The US Food and Drug Administration will allow ReWalk Robotics to market its mHealth wearable for mobility rehabilitation to stroke centers and other care providers working with stroke survivors to improve lower limb movement.

Source: ThinkStock

By Eric Wicklund

- The US Food and Drug Administration has given its approval to an mHealth wearable designed to help stroke victims work on regaining movement and coordination in their legs.

The FDA action enables Massachusetts-based ReWalk Robotics to market its ReStore soft exo-suit system to rehabilitation centers and other care providers working with stroke victims. The connected health platform is reportedly the first exo-suit to receive FDA clearance, and is one of a leading edge of mHealth products aimed at improving care management through wearables and clothing.
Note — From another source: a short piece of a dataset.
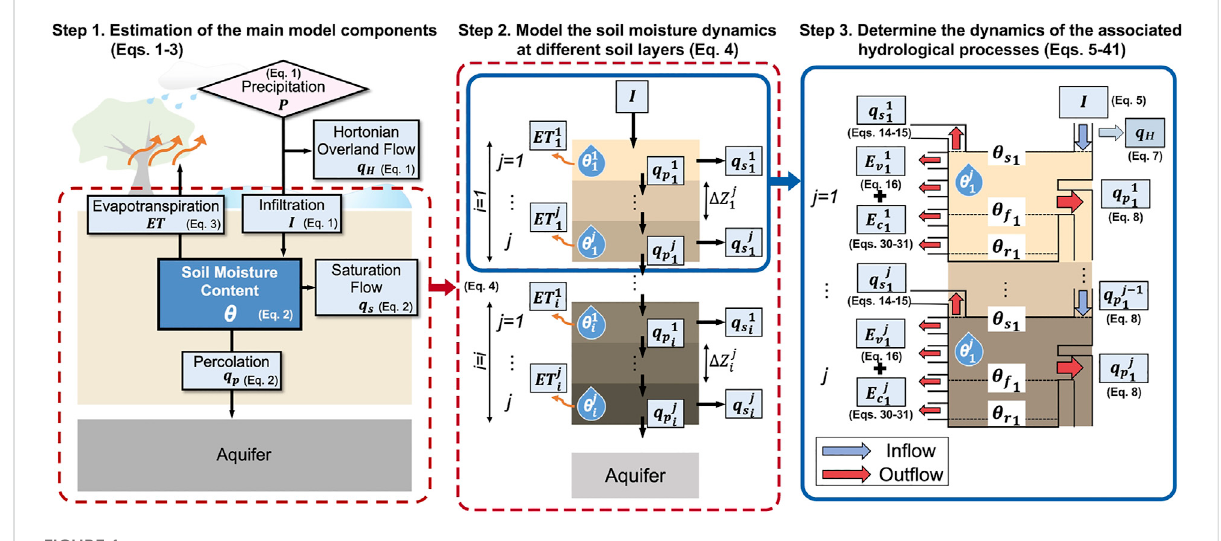
FIGURE 1 A schematic diagram showing the modeling procedures to estimate the shallow soil moisture content ( θ ) based on the mass balance, starting from the water sources of precipitation ( P ), to the various hydrological processes of the Hortonian overland fl ow ( q H ), in fi ltration ( I ), evapotranspiration ( ET ), saturation fl ow ( q s ), and percolation ( q p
The announcement comes as the company is in the midst of a five-center clinical study of the mobile health tool. Results of that study should be released sometime this year.

“The idea of anchoring the body with textiles and flexible soft components is a fundamentally new way of applying assistance with a wearable robot,” Conor Walsh, who helped to develop the exo-suit, said in a press release issued by ReWalk.

“This technology has broad potential, and we are currently testing additional concepts which can be applied to provide therapy and/ or mobility assistance for individuals with other diseases, such as multiple sclerosis and Parkinson’s disease, and also potentially be used by a person at home and in their community,” said Walsh, a professor of Engineering and Applied Sciences at the John A. Paulson Harvard School of Engineering and Applied Sciences and a Core Faculty member at the Wyss Institute for Biologically Inspired Engineering.

Walsh led the team to develop the wearable in Harvard’s Wyss Institute, and in 2016 the school signed a partnership with ReWalk to continue development for stroke treatment and other therapies.

“We are very encouraged by our initial experience and positive impact of ReStore in gait training for persons with stroke residual disabilities,” Alberto Esquenazi, MD, Chief Medical Officer at Pennsylvania’s MossRehab – one of the five clinics involved in the study – said in the release. “By training the patient walking pattern in a more correct way, the expectation is that the brain will re-learn and better restore the walking function lost after a stroke.”

The exo-suit consists of a garment connected to a waist pack and cables that help guide the patient during walking exercises. The platform focuses on plantarflexion (forward propulsion) and dorsiflexion (ground clearance), and collects real-time movement data for care providers.

The company previously developed the ReWalk Personal 6.0, a robotic exoskeleton for home use by individuals with paralysis from a spinal cord injury.